Proposal Audacity 4 Blind

From Audacity Wiki
Revision as of 10:14, 31 July 2017 by James (talk | contribs) (Minor updates.)
(diff) ← Older revision | Latest revision (diff) | Newer revision → (diff)
Jump to: navigation, search
Proposal pages help us get from feature requests into actual plans. This proposal page is about accessibility for Audacity for blind users.
Proposal pages are used on an ongoing basis by the Audacity development team and are open to edits from visitors to the wiki. They are a good way to get community feedback on a proposal.

  • Note: Proposals for Google Summer of Code projects are significantly different in structure, are submitted via Google's web app and may or may not have a corresponding proposal page.

Proposed Feature

Instead of using wxAccessible to make controls within Audacity accessible for blind users, this proposal splits Audacity into an audio engine and a GUI. The GUI handles visual-only aspects, bitmaps and mouse clicks and drags. The underlying audio engine handles the audio and selections. The interface between the audio engine and GUI is defined in files that SWIG can use, allowing us to script Audacity. So Audacity 4 Blind is closely related to Scripting. There is a concept of a 'clutch'. When it is engaged the visual GUI will track requests and changes made to the underlying audio engine. The GUI is plug-in, so it does not have to be present. In principle we could plug-in different GUIs.

This refactoring and splitting of the program into audio and user-interface concerns is beneficial for automation and for testing. As there is considerable work involved in splitting audio from GUI code, it would be beneficial to also define some other 'concerns' which divide the code and at least partially separate along those concerns too.

  • Main split - Audio from GUI, so that we can operate the audio using a command line interface, like CSound.
  • Editor split - Audio from history/undo, keybinding (cut/copy/paste), preferences, file I/O. There is generic editor code in Audacity which is relevant to other kinds of editing.
  • Update and caching - We have many special case mechanisms for ensuring data is ready 'at the right time'. Potentially we can eliminate a lot of 'glue code' by providing a library with general mechanisms for updating dependent data.

The Audio/GUI split gets us about half way to where we want to be with Audacity 4 Blind. It gives us a script based interface that exposes all the features. This could be used with a screen reader like Jaws. To go beyond that we would add further refinements. Proposed refinements include:

  • Value tweakers - the ability to temporarily bind a variable to keyboard so that (for example) left and right arrow increase and decrease the value, and the step size can be varied while listening to the audio (depends on real-time improvements such as the real-time looping). We could also allow binding to MIDI controllers and to mouse wheel. One idea is to provide a long-slider in Audacity (GUI) so that this becomes a valuable feature to sighted users too.

They temporarily bind a value to the long slider when they are working with it.

  • Efficient audio help information.
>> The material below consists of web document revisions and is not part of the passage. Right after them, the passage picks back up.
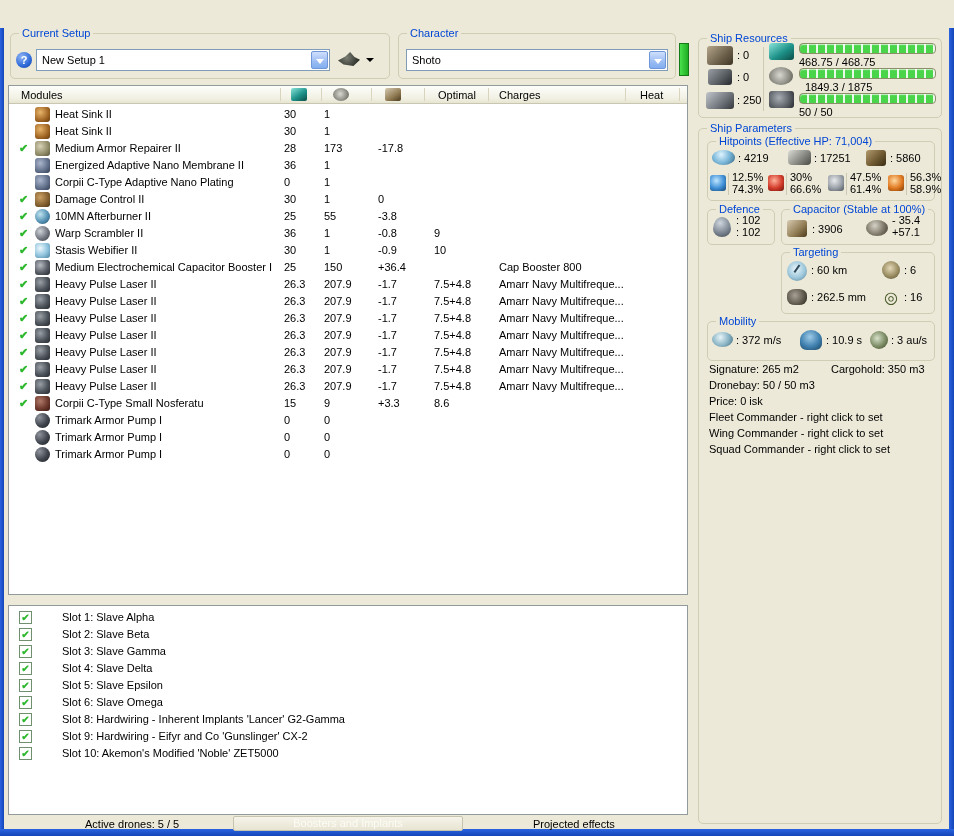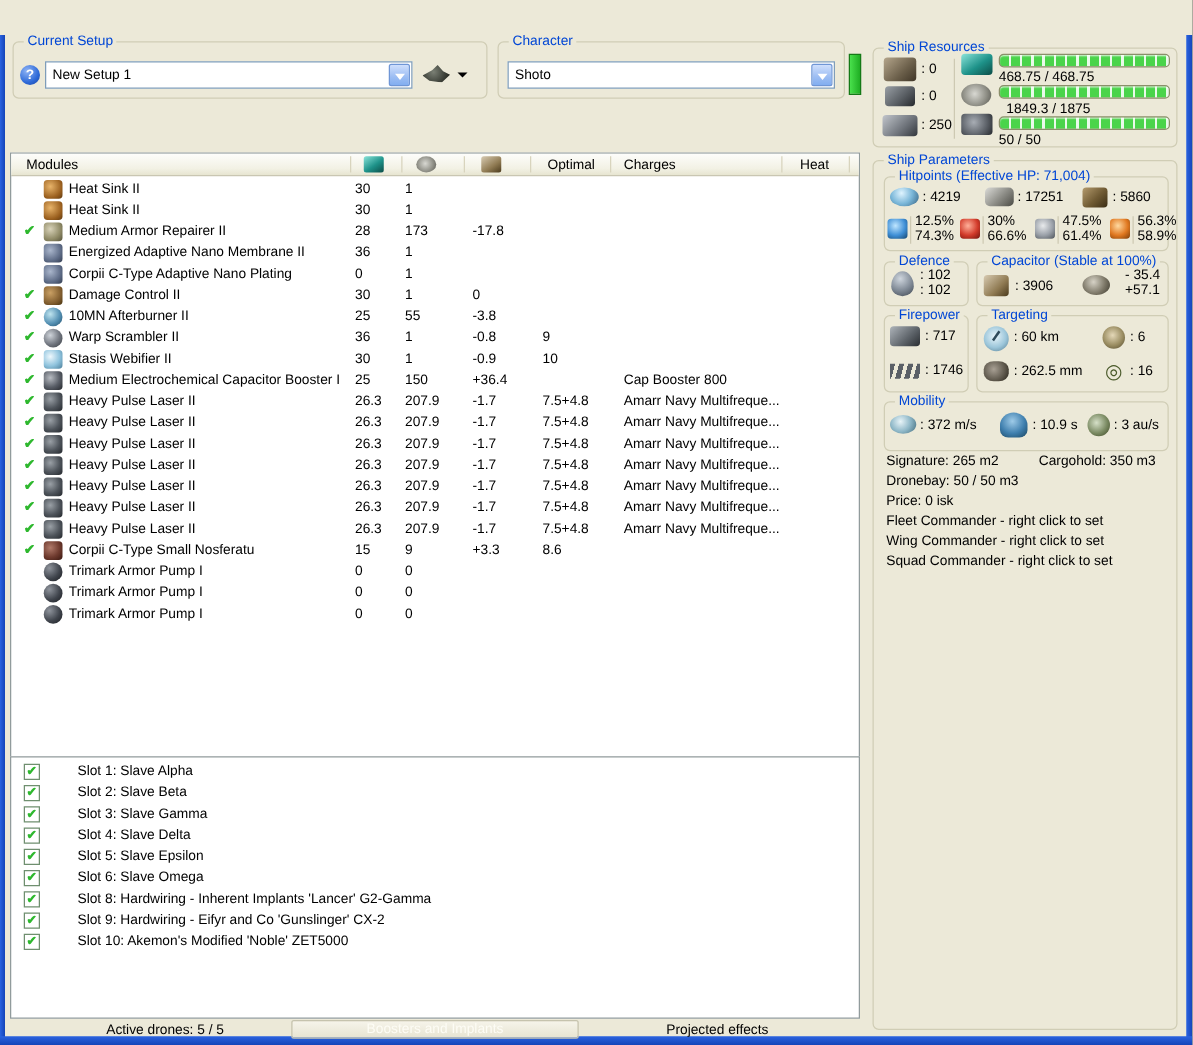--- a/index.html
+++ b/index.html
@@ -58,7 +58,7 @@
     background:linear-gradient(90deg,#49e04c,#1fae23); border:1px solid #157a17; }
 
   
-  #modules-panel { left:8px; top:85px; width:680px; height:510px;margin-top:37px; }
+  #modules-panel { left:8px; top:85px; width:680px; height:510px; }
   .thead { position:absolute; left:0; top:0; width:678px; height:18px;
     background:linear-gradient(180deg,#fdfdfb,#f2f1e4 70%,#e7e5d1); border-bottom:1px solid #c9c6b2; }
   .thead .hlabel { position:absolute; top:3px; white-space:nowrap; }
Much of this is about reflection of commands and options that are available. For example we can list the functions that can be applied, and the user should be able to navigate through this list quickly without having to listen to it all.
  • More sophisticated keyboard shortcut methods.

Developer Backing

  • James
  • Leland

Use Cases


So how exactly will the 'efficient audio help information' operate? Current thinking is in terms of trees, like existing menus, but rather more deeply nested and with each level shorter than current menus are. One problem blind users face is not knowing how long a list is before listening to it! Something complex like effects might be offered as:

84 Effects
7 Categories
9 Technologies
12 Alphabetic groups

You then choose whether to explore by categories (time-preserving, reverbs, repair... ) or by 'technologies' ( Built-in, VST, LADSPA, Nyquist....) or by Alphabetic ( A-B, C-D, E-F.... ). For alphabetic you would usually type the letter, e.g. R and start hearing all effects that begin with R. We allow items to appear more than once in the menu, since the different organisations will give better options for navigating.

We'll want some standard exploration methods besides, up, down, previous, next. Possibly 'help' to go read the manual. Possibly 'curt' to ask the system to say things as briefly as possible for when revisiting lists that have been navigated before.

Typical blind users will set hotkeys into location in these menus that are useful to them. At worst this menu system will be no worse than a conventional menu system customised for blind. With the extra smarts it could be a lot better. We'll be sure to make sure every feature of Audacity is exposed by some 'menu item'.

In all this I am assuming that we are still using a third party screen reader to give accessibility to the text.